Data supplied START
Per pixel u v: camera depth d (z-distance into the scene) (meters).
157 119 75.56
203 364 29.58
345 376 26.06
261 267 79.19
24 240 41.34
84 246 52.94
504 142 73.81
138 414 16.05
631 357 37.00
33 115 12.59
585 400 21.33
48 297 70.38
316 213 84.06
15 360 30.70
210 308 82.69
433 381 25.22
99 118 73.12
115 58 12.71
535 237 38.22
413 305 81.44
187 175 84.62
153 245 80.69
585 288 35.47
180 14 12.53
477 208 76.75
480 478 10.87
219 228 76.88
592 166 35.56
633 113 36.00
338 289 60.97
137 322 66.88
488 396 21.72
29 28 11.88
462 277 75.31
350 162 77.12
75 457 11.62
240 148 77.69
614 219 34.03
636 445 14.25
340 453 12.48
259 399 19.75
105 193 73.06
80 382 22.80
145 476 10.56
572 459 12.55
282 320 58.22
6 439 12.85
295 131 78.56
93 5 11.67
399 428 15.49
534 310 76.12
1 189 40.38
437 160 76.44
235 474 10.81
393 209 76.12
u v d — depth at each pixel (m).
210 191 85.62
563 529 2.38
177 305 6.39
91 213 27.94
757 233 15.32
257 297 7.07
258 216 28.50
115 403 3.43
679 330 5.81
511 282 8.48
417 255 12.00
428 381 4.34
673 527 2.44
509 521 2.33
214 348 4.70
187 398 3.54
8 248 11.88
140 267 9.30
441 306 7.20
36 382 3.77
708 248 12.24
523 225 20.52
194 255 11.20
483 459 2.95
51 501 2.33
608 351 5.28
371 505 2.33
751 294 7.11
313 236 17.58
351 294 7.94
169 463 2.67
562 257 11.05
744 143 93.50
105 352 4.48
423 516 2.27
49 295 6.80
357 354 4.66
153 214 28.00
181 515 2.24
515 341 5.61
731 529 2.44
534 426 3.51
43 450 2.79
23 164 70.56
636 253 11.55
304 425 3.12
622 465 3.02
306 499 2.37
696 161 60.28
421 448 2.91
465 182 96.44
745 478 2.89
Data supplied END
Required work = Up to and including the line containing "43 450 2.79", please write out the listing exactly, starting from its first line.

Result below =
Per pixel u v: camera depth d (z-distance into the scene) (meters).
157 119 75.56
203 364 29.58
345 376 26.06
261 267 79.19
24 240 41.34
84 246 52.94
504 142 73.81
138 414 16.05
631 357 37.00
33 115 12.59
585 400 21.33
48 297 70.38
316 213 84.06
15 360 30.70
210 308 82.69
433 381 25.22
99 118 73.12
115 58 12.71
535 237 38.22
413 305 81.44
187 175 84.62
153 245 80.69
585 288 35.47
180 14 12.53
477 208 76.75
480 478 10.87
219 228 76.88
592 166 35.56
633 113 36.00
338 289 60.97
137 322 66.88
488 396 21.72
29 28 11.88
462 277 75.31
350 162 77.12
75 457 11.62
240 148 77.69
614 219 34.03
636 445 14.25
340 453 12.48
259 399 19.75
105 193 73.06
80 382 22.80
145 476 10.56
572 459 12.55
282 320 58.22
6 439 12.85
295 131 78.56
93 5 11.67
399 428 15.49
534 310 76.12
1 189 40.38
437 160 76.44
235 474 10.81
393 209 76.12
u v d — depth at each pixel (m).
210 191 85.62
563 529 2.38
177 305 6.39
91 213 27.94
757 233 15.32
257 297 7.07
258 216 28.50
115 403 3.43
679 330 5.81
511 282 8.48
417 255 12.00
428 381 4.34
673 527 2.44
509 521 2.33
214 348 4.70
187 398 3.54
8 248 11.88
140 267 9.30
441 306 7.20
36 382 3.77
708 248 12.24
523 225 20.52
194 255 11.20
483 459 2.95
51 501 2.33
608 351 5.28
371 505 2.33
751 294 7.11
313 236 17.58
351 294 7.94
169 463 2.67
562 257 11.05
744 143 93.50
105 352 4.48
423 516 2.27
49 295 6.80
357 354 4.66
153 214 28.00
181 515 2.24
515 341 5.61
731 529 2.44
534 426 3.51
43 450 2.79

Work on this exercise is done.